Eugen Ruges Familiengeschichte ist lang nicht so schlecht wie das gefeierte Buch „Der Turm“ von Uwe Tellkamp über eine andere Familie in der DDR. Es reicht aber bei Weitem nicht an die literarische, philosophische und analytische Qualität vieler Romane der DDR-Literatur heran, auch wenn sie wie Werner Bräunings Meisterwerk „Rummelplatz“ erst nach dem Untergang der DDR veröffentlicht werden konnten. Das Gesamtwerk von Volker Braun, „Der geteilte Himmel“ von Christa Wolf, einige Romane von Stefan Heym, sogar „Die Aula“ und vor allem „Der Aufenthalt“ des der DDR gegenüber eher unkritisch eingestellten Hermann Kant sind Gesellschaftsromane, in denen, wie kann es auch anders sein, auch Familien vorkommen, deren Mitglieder sich in schwierigen Zeiten sehr unterschiedlich verhalten. Die Gemeinsamkeit dieser Werke ist ihre literarische Qualität, bei Bräuning, Braun und Wolf auch ihre avantgardistische Formsprache und vor allem ihr gesellschaftlicher Anspruch. Dieser Anspruch ist auch bei wohlwollender Lektüre bei Ruge nicht auffindbar. Seine gesellschaftlichen Bezüge sind längst Mainstream, seine Weisheiten über die DDR kaum klüger als ein Pawlowscher Reflex. Es wird nichts mehr verhandelt, was noch nicht in den Feuilletons vorkam. Vielleicht war es der abgesegnete Blick lange nach dem Abgesang, der dafür sorgte, dass „In Zeiten des abnehmenden Lichts“ zum erfolgreichsten deutschsprachigen Roman des Jahres 2011 wurde.

ARBEITSAUFTRAG 1:
Wiederhole den Text über Eugen Ruges Roman vollständig und wortgetreu.

GEGEBENE DATEN:

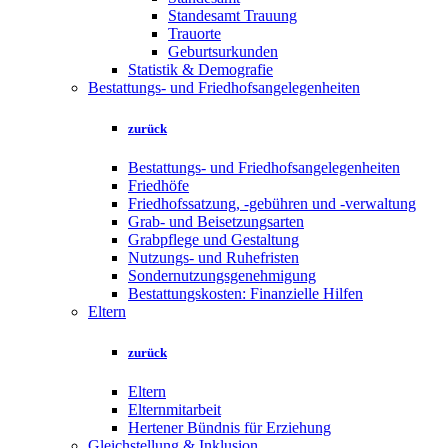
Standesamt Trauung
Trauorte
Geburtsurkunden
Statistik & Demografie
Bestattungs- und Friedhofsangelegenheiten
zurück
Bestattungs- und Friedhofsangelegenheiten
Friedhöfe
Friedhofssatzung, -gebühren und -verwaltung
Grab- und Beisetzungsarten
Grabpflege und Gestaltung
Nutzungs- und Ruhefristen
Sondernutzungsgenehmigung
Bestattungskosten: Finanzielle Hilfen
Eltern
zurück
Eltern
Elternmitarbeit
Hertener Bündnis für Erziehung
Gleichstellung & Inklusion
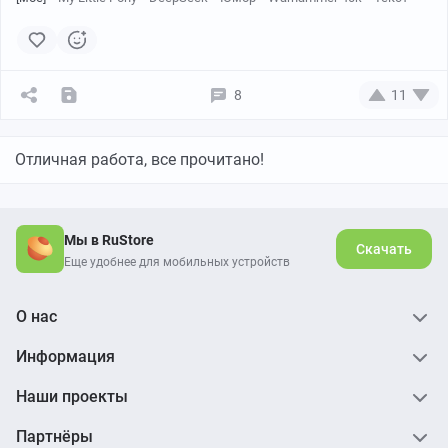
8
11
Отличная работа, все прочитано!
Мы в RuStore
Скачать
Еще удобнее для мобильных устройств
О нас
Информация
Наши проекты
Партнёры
--
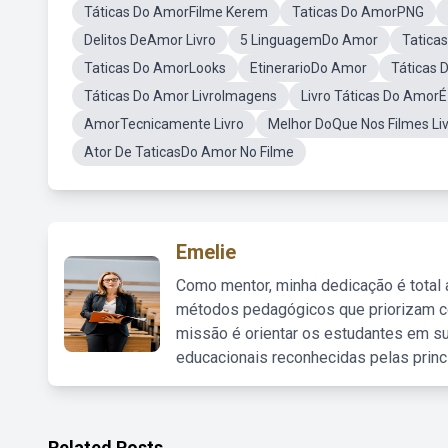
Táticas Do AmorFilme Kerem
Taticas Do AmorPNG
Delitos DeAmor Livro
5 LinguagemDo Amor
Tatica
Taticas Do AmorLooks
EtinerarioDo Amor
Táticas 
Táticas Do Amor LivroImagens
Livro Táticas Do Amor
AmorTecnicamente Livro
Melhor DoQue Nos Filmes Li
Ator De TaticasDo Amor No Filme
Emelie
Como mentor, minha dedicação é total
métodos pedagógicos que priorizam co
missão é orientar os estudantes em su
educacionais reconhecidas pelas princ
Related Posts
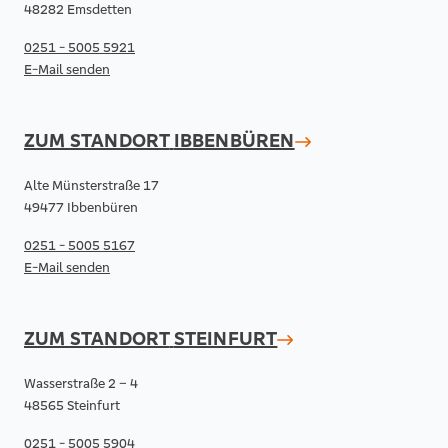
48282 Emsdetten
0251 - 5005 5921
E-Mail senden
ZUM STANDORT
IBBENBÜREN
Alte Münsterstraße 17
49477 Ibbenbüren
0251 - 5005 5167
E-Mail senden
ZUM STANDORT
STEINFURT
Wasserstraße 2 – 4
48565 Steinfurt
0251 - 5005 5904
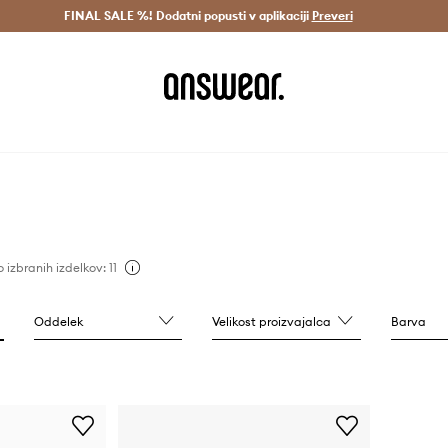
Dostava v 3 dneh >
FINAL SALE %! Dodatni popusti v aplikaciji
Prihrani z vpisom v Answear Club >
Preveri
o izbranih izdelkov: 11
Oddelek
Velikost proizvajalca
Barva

ARBEITSAUFTRAG 2:
Gib aus den Zeilen den Abschnitt von der Zeile mit „Standesamt Trauung“ bis zur Zeile mit „Gleichstellung & Inklusion“ unverändert wieder, beide Zeilen eingeschlossen.

ANTWORTFELD 1:
Eugen Ruges Familiengeschichte ist lang nicht so schlecht wie das gefeierte Buch „Der Turm“ von Uwe Tellkamp über eine andere Familie in der DDR. Es reicht aber bei Weitem nicht an die literarische, philosophische und analytische Qualität vieler Romane der DDR-Literatur heran, auch wenn sie wie Werner Bräunings Meisterwerk „Rummelplatz“ erst nach dem Untergang der DDR veröffentlicht werden konnten. Das Gesamtwerk von Volker Braun, „Der geteilte Himmel“ von Christa Wolf, einige Romane von Stefan Heym, sogar „Die Aula“ und vor allem „Der Aufenthalt“ des der DDR gegenüber eher unkritisch eingestellten Hermann Kant sind Gesellschaftsromane, in denen, wie kann es auch anders sein, auch Familien vorkommen, deren Mitglieder sich in schwierigen Zeiten sehr unterschiedlich verhalten. Die Gemeinsamkeit dieser Werke ist ihre literarische Qualität, bei Bräuning, Braun und Wolf auch ihre avantgardistische Formsprache und vor allem ihr gesellschaftlicher Anspruch. Dieser Anspruch ist auch bei wohlwollender Lektüre bei Ruge nicht auffindbar. Seine gesellschaftlichen Bezüge sind längst Mainstream, seine Weisheiten über die DDR kaum klüger als ein Pawlowscher Reflex. Es wird nichts mehr verhandelt, was noch nicht in den Feuilletons vorkam. Vielleicht war es der abgesegnete Blick lange nach dem Abgesang, der dafür sorgte, dass „In Zeiten des abnehmenden Lichts“ zum erfolgreichsten deutschsprachigen Roman des Jahres 2011 wurde.

ANTWORTFELD 2:
Standesamt Trauung
Trauorte
Geburtsurkunden
Statistik & Demografie
Bestattungs- und Friedhofsangelegenheiten
zurück
Bestattungs- und Friedhofsangelegenheiten
Friedhöfe
Friedhofssatzung, -gebühren und -verwaltung
Grab- und Beisetzungsarten
Grabpflege und Gestaltung
Nutzungs- und Ruhefristen
Sondernutzungsgenehmigung
Bestattungskosten: Finanzielle Hilfen
Eltern
zurück
Eltern
Elternmitarbeit
Hertener Bündnis für Erziehung
Gleichstellung & Inklusion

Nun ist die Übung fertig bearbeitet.